The word ‘triggers’ has become a bit of a jargon word in talking about our emotional health recently. And, like any jargon word, the term has become misunderstood and overused.
When it comes to mental health, the word triggers is a serious word. A trigger is when an event, a comment, an action, something very specific to you and your story, does something in your brain which sets you on a downward spiral. It doesn’t just make you uncomfortable, but if you let it, it can overwhelm you and take over your day.
To explain, let me tell you a bit of my story:
As a teenager, I had a major trauma. My mum, a highly independent and intelligent woman, had lost her short-term memory in an asthma attack when I was 8 years old. As someone who was so independent, this limitation, which prevented her working, was soul destroying. She got frustrated with herself and her life, and eventually began drinking. She became an alcoholic. And my dad, carrying the family and redundant, was also emotionally drained.
So, most days during my teenage years, I would routinely get psychologically bullied at school, then come home to have to break up loud, often violent fights between my parents.
I never realised how damaging this was till later life. When you’re growing up with something like that, it’s easy to normalise it and make it less serious than it was. But it had a huge impact on me, at a very deep level. It’s only in the last two years I’ve begun to come to terms with my past, and walk through it again to get healing, give forgiveness, and be set free.
So let’s skip forward to currently have a job which involves me sitting in the same room as parents who have mistreated their children in some way, often in a quite disturbing way. I was in one of these ‘meetings’, and two parents started acting aggressively towards each other. Loud, physically intimidating. And one stormed towards where I was sitting and violently threw the phone front of me out of its socket and smashed a cup of tea all over the wall.

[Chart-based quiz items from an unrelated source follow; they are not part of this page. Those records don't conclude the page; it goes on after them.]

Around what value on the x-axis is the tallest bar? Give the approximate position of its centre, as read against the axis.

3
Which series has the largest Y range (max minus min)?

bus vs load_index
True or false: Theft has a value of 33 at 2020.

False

The meeting was stopped instantly.
I returned to my desk upstairs and didn’t say a work. I was in shock. I was frozen. I had no words. My head was empty. I had no idea how to react. I felt paralysed. I tried to type, follow my work habit, but then my head started to kick in.

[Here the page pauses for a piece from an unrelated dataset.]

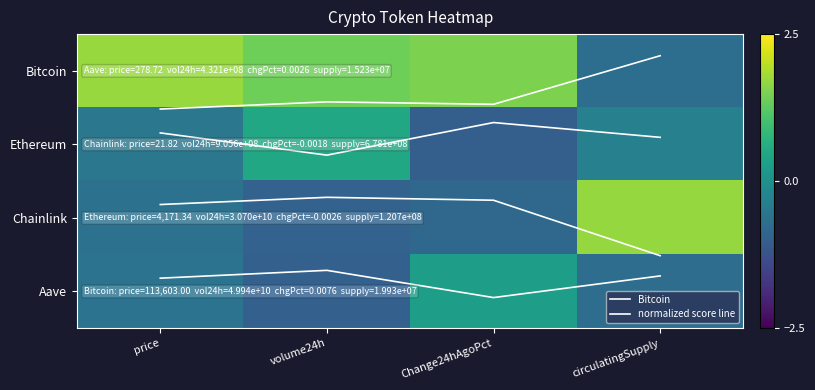

What is the total value across all series at Change24hAgoPct?

0.5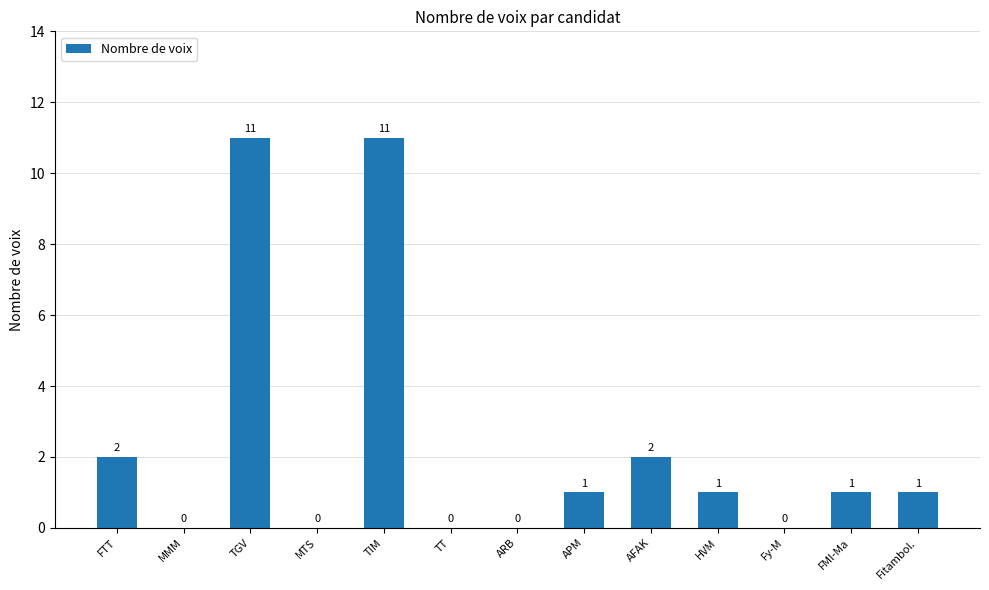

How many values are above zero?

8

I began having flashbacks to my childhood. Pictures, events, sounds, of those events of 20 years ago, as if they were happening right now. My body was physically present in the room, but my head, my soul, my heart, were totally elsewhere.
And once I recovered from the shock, over the next few days my emotions began to get very close to the surface. I noticed myself getting angry over little things, crazy silly things like losing a shirt or some shoes.
It was my inner child, that teenager, the 8-year-old James Prescott, all at once, screaming to be heard.
And this is how a trigger works.
Something in the event at work had triggered something in my brain, in my memories, the deep wounds in my psyche, the unheard screams of my inner child – and brought it all to the surface.
These emotions, fears, insecurities, wounds had all been triggered.
But over a few days I got a hold of it. And I remembered something I’d heard on a podcast from a neurologist once. That although we don’t get to choose when or how we get triggered, we get to choose how we respond to those triggers.
So it was possible for me to have this anger, pain, trauma, bubbling under the surface, to have all these thoughts racing through my head – but I had the power to choose how I reacted.
I’d already been learning a lot of this with my mindset coach over the previous year and had done some Cognitive Behavioural Therapy (CBT). So already had trained myself a little in this. But this kind of trigger was probably bigger and deeper than any other, and more shocking and surprising in it’s nature. So it took time for me to finally get a handle on it.
Eventually though, I did. I waited until a calm moment, and then disconnected myself from my emotions for a moment. I wrote down objectively how I felt, and why I felt it. I shared it with my mindset coach. The process of doing this was really helpful. Really healing. I talked about it with a specialist at work as well.
Just acknowledging my feelings, speaking the truth about my wounds, in a sense, telling my story, actually freed me from reacting so powerfully. The emotions dissipated.
And now, I have a strategy for when I am triggered. If something like this incident happened again, I’d know exactly what I needed to do to engage in a healthy way, and not allow it to control me.
I know I’m not the only one with triggers. We all have them, and they will be different for each of us. Only you, and maybe those closest to you, will know what triggers you.
And it’s totally OK. We’re all human. To be triggered like this is totally OK.
But remember you have the power to choose how you respond. You might not have a choice about being triggered – but you have the power to let it control you, or not.
Talk to a specialist. Find someone you trust to talk to about. Write it down. Do some research. And start training yourself and even visualising how you might respond in a healthy way when triggered.
You’re not alone on your journey, or in your experience. What triggers you is valid because it’s part of your story. But it doesn’t have to control you. There is hope. Freedom can be yours.
Triggers are part of our lives. But they don’t have to control them.
Can you relate to James’ experience? What’s one way you’ve learned to manage your triggers?